Thoughts on primary polling

by | Mar 21, 2014 | 2014 Elections, Editor's Blog, NC Politics, Polling, US Senate | 3 comments

This week’s WRAL poll of the GOP U.S. Senate primary showed Mark Harris, long considered one the three top candidates, lagging far behind House Speaker Thom Tillis and Dr. Greg Brannon. While the poll has value, it’s no indication that Harris is out of the running. Instead it gives a general view of what the field looks like.

Primary polling is very difficult, especially this far out. Primary turnout, particularly in non-presidential years, varies widely so determining who will show is up is hard. Polls may accurately reflect the views of the sample tested but the sample may not reflect the people who actually vote.

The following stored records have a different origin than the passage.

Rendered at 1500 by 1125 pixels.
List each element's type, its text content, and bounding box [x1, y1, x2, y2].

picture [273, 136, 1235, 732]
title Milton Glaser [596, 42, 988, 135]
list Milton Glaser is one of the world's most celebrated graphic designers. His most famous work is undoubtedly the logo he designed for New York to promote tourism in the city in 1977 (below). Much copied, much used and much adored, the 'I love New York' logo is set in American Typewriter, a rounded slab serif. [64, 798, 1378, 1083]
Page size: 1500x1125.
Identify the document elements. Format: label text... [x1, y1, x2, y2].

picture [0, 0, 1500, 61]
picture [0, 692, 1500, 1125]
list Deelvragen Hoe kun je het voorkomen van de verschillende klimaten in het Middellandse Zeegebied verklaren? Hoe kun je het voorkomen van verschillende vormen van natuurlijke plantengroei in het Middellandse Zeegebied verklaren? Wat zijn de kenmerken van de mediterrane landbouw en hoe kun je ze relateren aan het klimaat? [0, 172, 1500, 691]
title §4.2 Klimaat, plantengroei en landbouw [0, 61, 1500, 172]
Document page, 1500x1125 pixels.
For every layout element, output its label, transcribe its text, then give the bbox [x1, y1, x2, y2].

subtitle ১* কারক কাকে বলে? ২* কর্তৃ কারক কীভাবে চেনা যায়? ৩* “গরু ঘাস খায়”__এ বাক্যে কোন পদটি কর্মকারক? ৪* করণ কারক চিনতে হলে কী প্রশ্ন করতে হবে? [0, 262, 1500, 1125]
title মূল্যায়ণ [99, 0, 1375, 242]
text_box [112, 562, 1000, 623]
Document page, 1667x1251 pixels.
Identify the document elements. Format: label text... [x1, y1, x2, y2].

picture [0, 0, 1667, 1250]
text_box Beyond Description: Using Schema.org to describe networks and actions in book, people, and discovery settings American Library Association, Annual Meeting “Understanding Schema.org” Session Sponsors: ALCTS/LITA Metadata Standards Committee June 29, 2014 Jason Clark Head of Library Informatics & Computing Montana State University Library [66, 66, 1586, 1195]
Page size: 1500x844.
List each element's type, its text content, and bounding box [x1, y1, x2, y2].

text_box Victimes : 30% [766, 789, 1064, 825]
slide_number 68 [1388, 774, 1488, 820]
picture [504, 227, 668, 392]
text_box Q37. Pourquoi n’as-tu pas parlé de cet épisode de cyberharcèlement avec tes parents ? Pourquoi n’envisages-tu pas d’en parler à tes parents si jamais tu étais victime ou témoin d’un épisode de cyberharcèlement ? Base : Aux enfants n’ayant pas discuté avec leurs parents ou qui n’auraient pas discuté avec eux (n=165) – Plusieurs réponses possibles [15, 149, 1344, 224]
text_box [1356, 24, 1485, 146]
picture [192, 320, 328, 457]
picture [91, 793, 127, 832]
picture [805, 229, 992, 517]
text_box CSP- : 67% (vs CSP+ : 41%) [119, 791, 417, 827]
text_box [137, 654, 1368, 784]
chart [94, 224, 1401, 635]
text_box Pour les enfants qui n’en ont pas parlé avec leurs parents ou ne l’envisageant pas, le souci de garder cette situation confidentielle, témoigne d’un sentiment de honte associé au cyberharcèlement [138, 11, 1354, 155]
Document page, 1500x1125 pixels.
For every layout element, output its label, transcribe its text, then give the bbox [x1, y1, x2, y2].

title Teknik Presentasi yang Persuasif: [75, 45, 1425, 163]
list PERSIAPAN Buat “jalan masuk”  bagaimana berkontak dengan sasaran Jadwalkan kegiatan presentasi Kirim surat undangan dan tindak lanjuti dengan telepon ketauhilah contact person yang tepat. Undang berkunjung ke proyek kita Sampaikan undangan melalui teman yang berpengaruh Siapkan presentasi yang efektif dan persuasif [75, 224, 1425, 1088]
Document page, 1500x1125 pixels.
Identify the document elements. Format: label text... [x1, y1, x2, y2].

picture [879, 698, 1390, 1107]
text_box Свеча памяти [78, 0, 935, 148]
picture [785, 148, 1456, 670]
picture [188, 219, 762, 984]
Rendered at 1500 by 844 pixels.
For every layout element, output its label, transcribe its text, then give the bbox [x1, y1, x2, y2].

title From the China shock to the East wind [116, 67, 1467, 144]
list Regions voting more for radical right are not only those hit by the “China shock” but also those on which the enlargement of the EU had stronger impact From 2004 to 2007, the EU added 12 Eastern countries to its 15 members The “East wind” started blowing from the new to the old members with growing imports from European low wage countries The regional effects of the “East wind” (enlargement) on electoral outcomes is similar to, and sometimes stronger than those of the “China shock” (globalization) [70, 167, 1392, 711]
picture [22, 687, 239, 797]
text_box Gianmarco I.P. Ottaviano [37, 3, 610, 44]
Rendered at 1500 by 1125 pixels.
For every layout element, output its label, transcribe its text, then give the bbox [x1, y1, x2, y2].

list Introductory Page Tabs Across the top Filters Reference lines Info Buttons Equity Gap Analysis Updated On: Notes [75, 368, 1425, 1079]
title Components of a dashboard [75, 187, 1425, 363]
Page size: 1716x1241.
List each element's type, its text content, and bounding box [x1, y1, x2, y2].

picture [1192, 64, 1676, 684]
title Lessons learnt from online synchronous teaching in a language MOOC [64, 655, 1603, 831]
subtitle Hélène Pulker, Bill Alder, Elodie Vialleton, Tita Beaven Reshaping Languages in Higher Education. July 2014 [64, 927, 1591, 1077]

In off-years like this one, turnout, especially in rural counties, can be driven more by local elections than top-of-the-ticket races. In addition, voters registered as unaffiliated can vote in either the Democratic primary or the Republican primary but not both. With nothing at the top the Democratic ticket, unaffiliated voters may choose a GOP ballot. In recent years, these unaffiliated voters have been making up an increasing percentage of primary voters in both Democratic and Republican primaries.

So what can we determine from the WRAL poll? Well, Thom Tillis is still the frontrunner and his TV ads have been making a difference. However, he’s probably not very close to the 40% threshold and that’s a problem for him if any of his opponents start communicating in the next few weeks.

Greg Brannon has got something going on. He’s the only other candidate with any significant name recognition and, no matter what he does, his people stick with him. Also, Heather Grant gets points for being the only woman on the ballot. Nobody else is really known.

The primary is increasingly looking like it will go to a second primary, which is bad for the GOP and good for Kay Hagan. Tillis can’t close the door despite a significant financial advantage and the backing of Republican groups that have stayed silent for some reason. Greg Brannon has a core of 15% to 20% who probably aren’t going to leave him. If Harris gets up on TV, which seems likely since he just did a poll, he will increase his numbers substantially. The combination of Brannon, Grant and Harris could well make up half the vote with the other four also-rans easily combining to make up the 10% that would throw the race into a runoff.


  1. Thomas Ricks

    That’s why party factions would be wise to have a primary before the official primary.

  2. Eilene

    I agree with geek, again. Somebody check the temperature downstairs!

  3. geek49203

    I lived in Michigan 7 for many years. The place was about as conservative as you can get (Ted Nugent was one of the residents) but the lessons here apply to all factions.

    There were several “conservatives” in the primary, and one “moderate.” The moderate got only 40% of the primary vote, but because the conservatives split the rest of the vote, the moderate got the nod. Oh, and he won the election. The conservatives turned him out in the next primary, but they endured 2 years of stories about how this guy was buddy-buddy with Chuck Hagel and Hillary Clinton.

    The lesson is clear — if you want a particular point of view to be in the general election, you cannot let your vote to be split in the primary. If the TEA people want a TEA person in the General, they need to consolidate on one candidate. Ditto for any Occupy candidate, or Progressive candidate, or Moral Monday candidate, etc.